Each line containing the word "down" must be copied from the material below.

=== Section Start ===

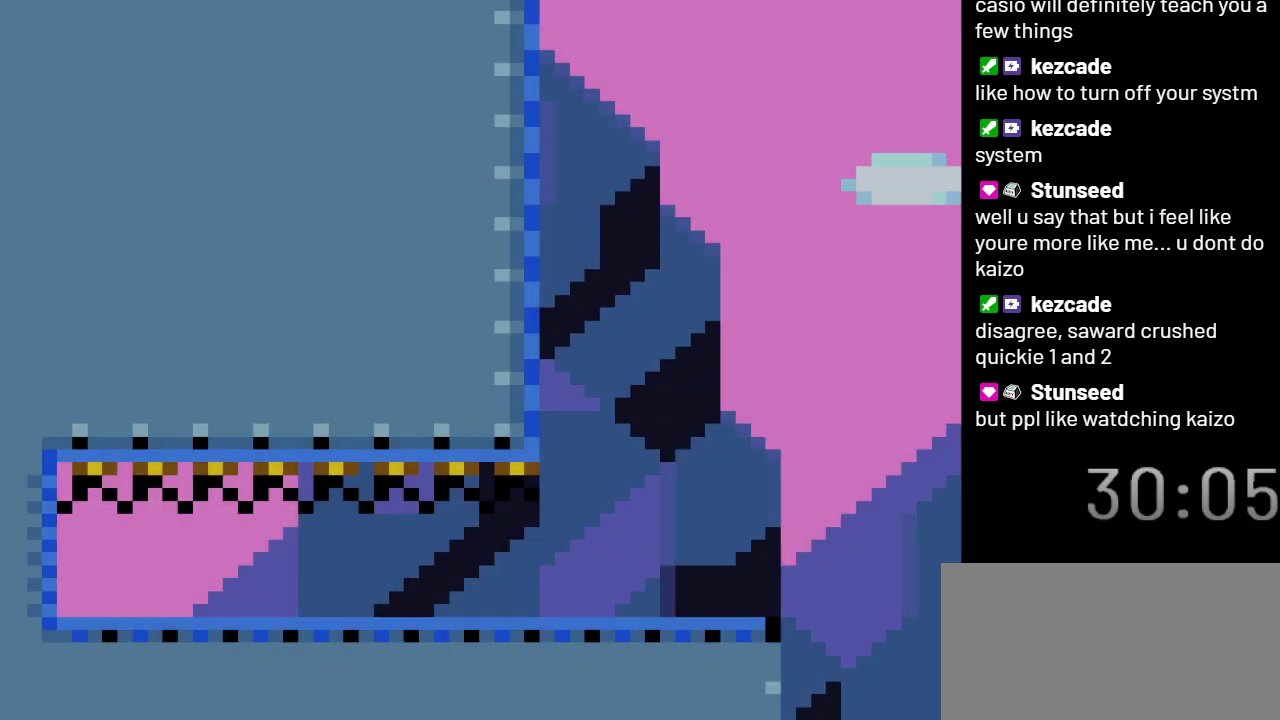
{"buttons": ["X", "DPAD_LEFT"], "events": [[200, "DPAD_LEFT", "down"]]}
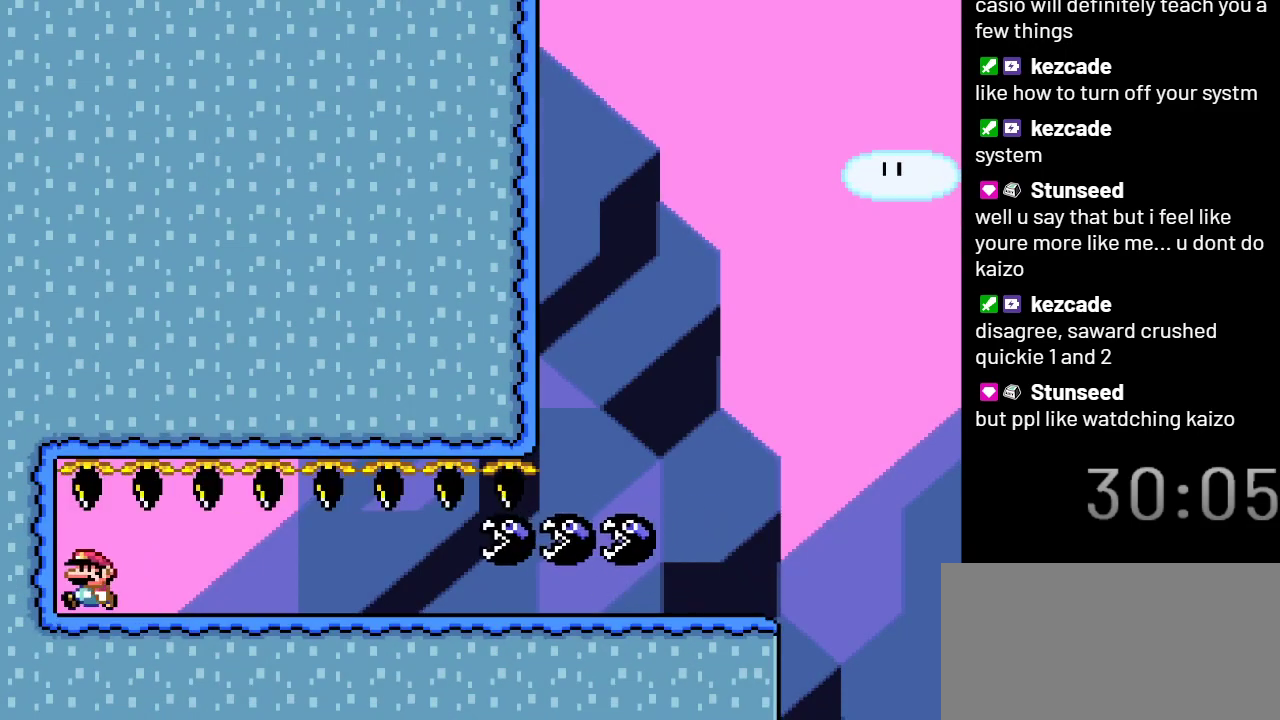
{"buttons": ["X", "DPAD_RIGHT"], "events": [[200, "DPAD_DOWN", "down"], [200, "DPAD_LEFT", "up"], [267, "DPAD_RIGHT", "down"], [400, "DPAD_DOWN", "up"]]}
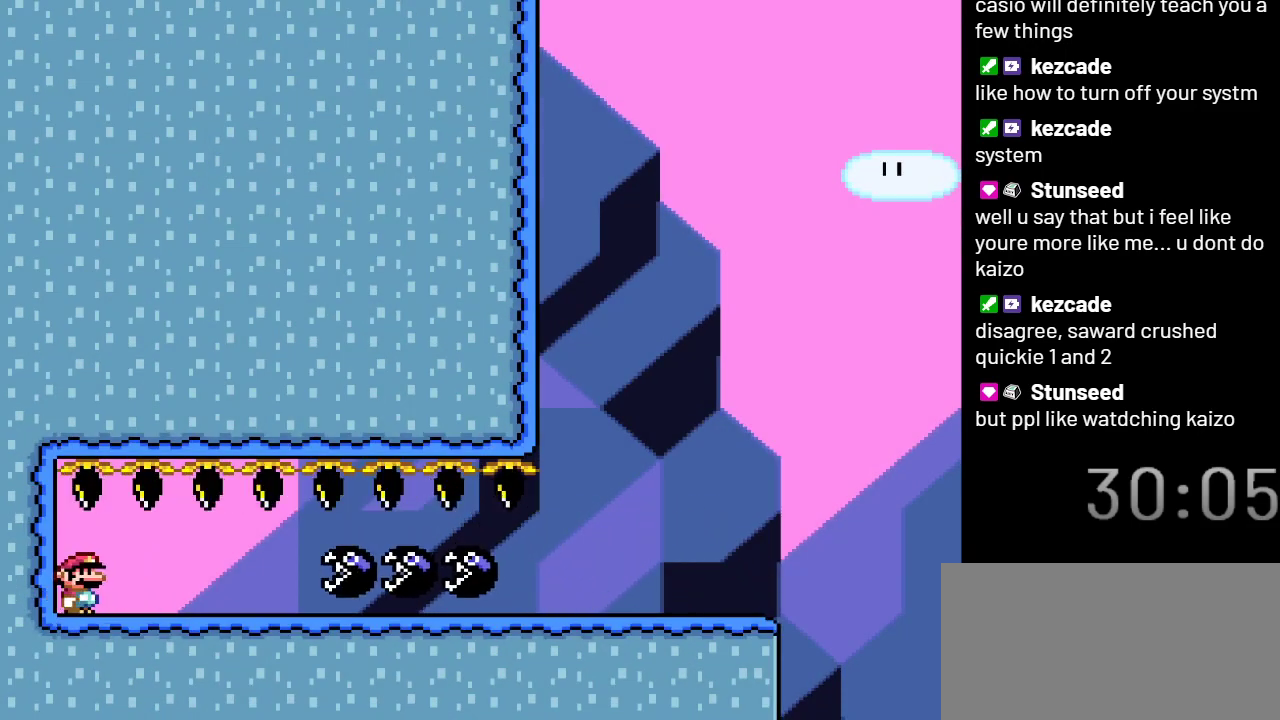
{"buttons": ["X", "DPAD_RIGHT"], "events": []}
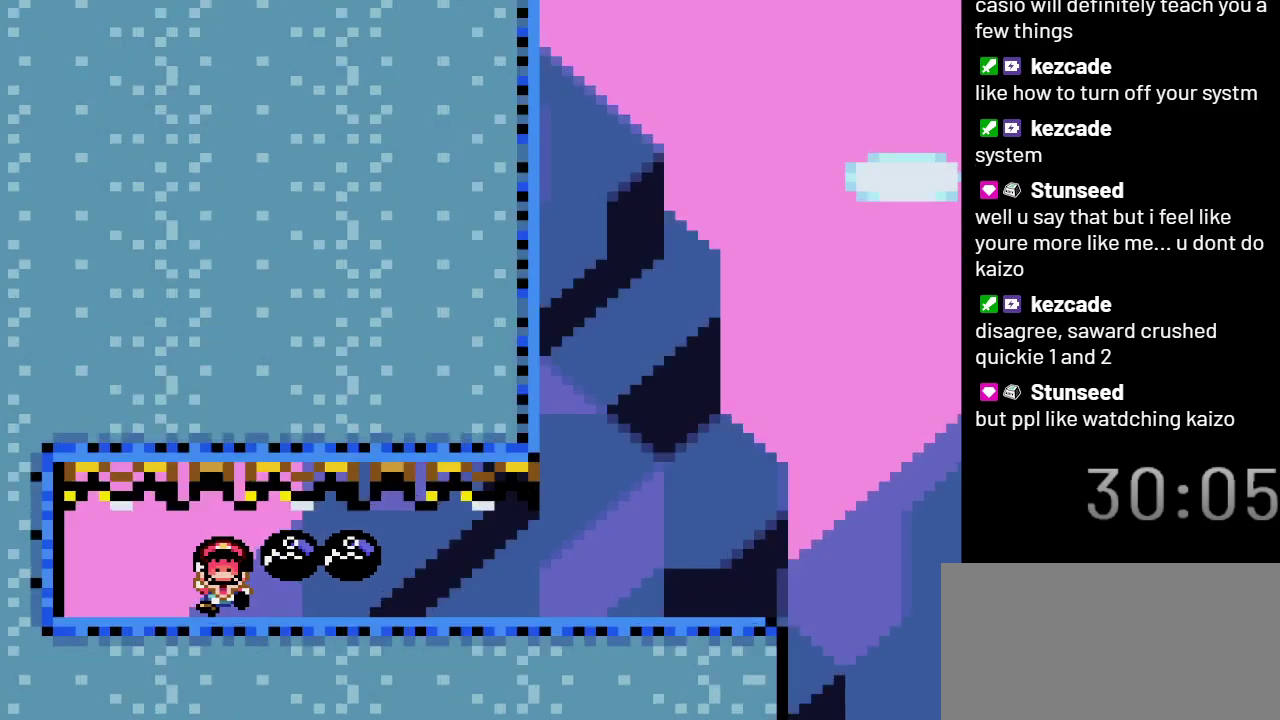
{"buttons": ["X"], "events": [[200, "DPAD_RIGHT", "up"]]}
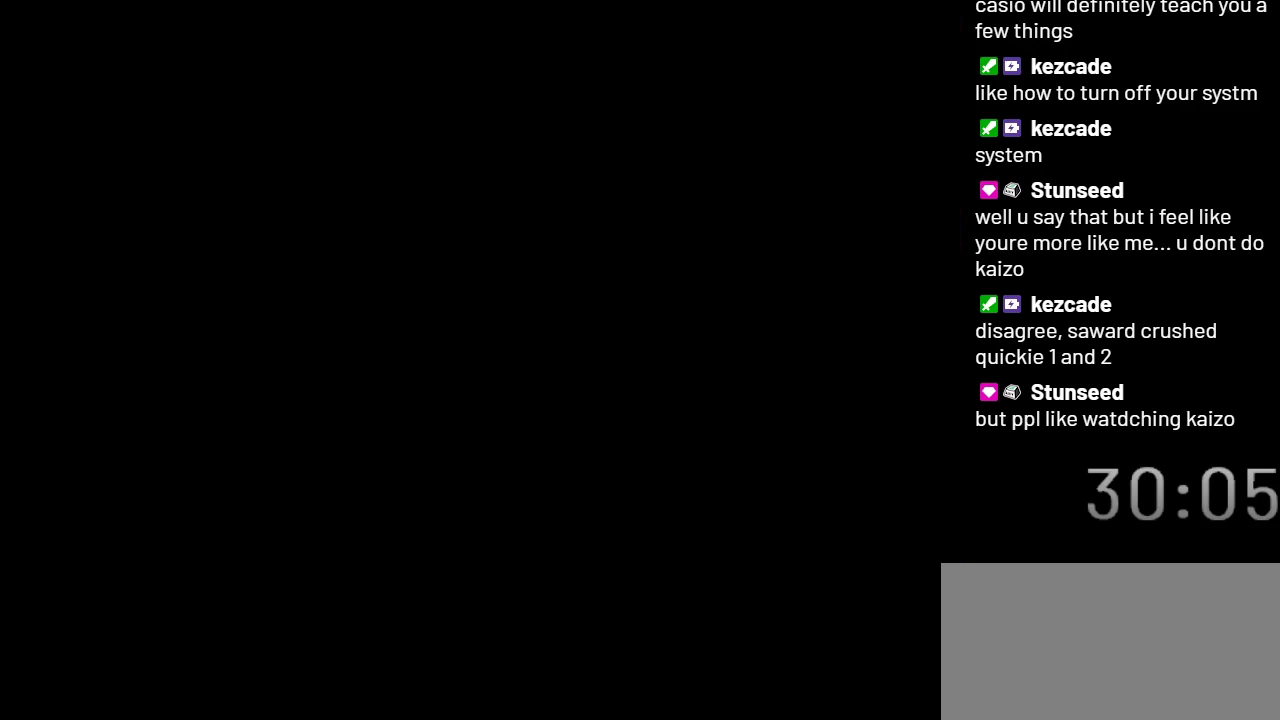
{"buttons": ["X"], "events": []}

=== Section End ===

▶ [Your solution]
{"buttons": ["X", "DPAD_LEFT"], "events": [[200, "DPAD_LEFT", "down"]]}
{"buttons": ["X", "DPAD_RIGHT"], "events": [[200, "DPAD_DOWN", "down"], [200, "DPAD_LEFT", "up"], [267, "DPAD_RIGHT", "down"], [400, "DPAD_DOWN", "up"]]}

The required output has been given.